Gene defect technology can be used to prevent corneal allograft rejection and the decay of endothelial cells in ex vivo corneal transplantation.
Gene defect technology can be used to prevent corneal allograft rejection and the decay of endothelial cells in ex vivo corneal transplantation, according to Dr Frank Larkin of Moorfields Eye Hospital in London, UK, presenting at the "Endothelium: new surgical and medical concepts" symposium.
Dr Larkin set out to evaluate the use of defect approaches in corneal endothelial function, and how this can aid successful cornea transplantation.

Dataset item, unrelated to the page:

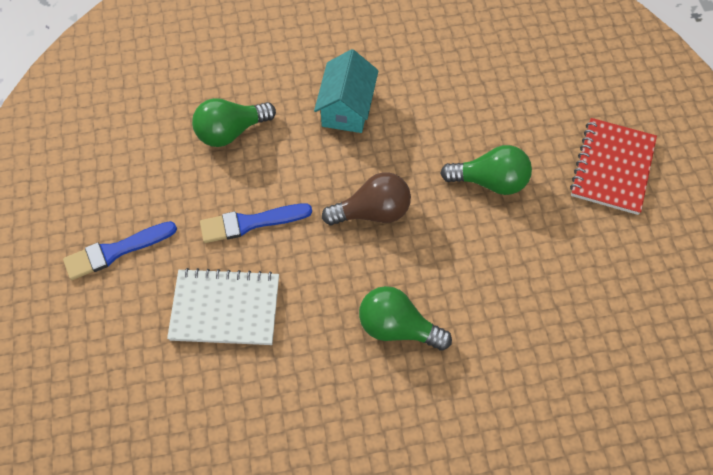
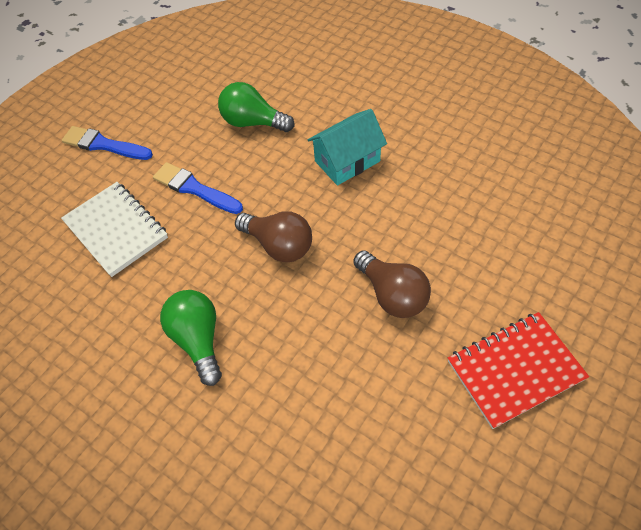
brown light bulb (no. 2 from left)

After the success of a recent study in which he used this technology to carry out corneal endothelial transplantation in a donor rabbit eye, Larkin believes this approach is now "on the horizon and not over the horizon."
As a result of his studies, Dr Larkin found that using gene defect technology to create genetically engineered endothelium may help to prevent corneal allograft rejection and the decay of cells in ex vivo corneal endothelium transfer. "This is evidence that this kind of approach is biologically effective," he said.
Larkin points out that further research needs to be done to determine the longer term outcomes of this approach, "because if we want to use this in humans, it is very important that we establish the safety aspects and tolerability of this technology."
For Larkin, the future of defect technology is "on the horizon, not over it," with far-reaching possibilities for the future. "I'm quite sure that somewhere down the track this type of technology will be used in combination approaches, possibly combining cell replication with immunoprotection," he suggested, "and the earliest application will probably be in eye banking."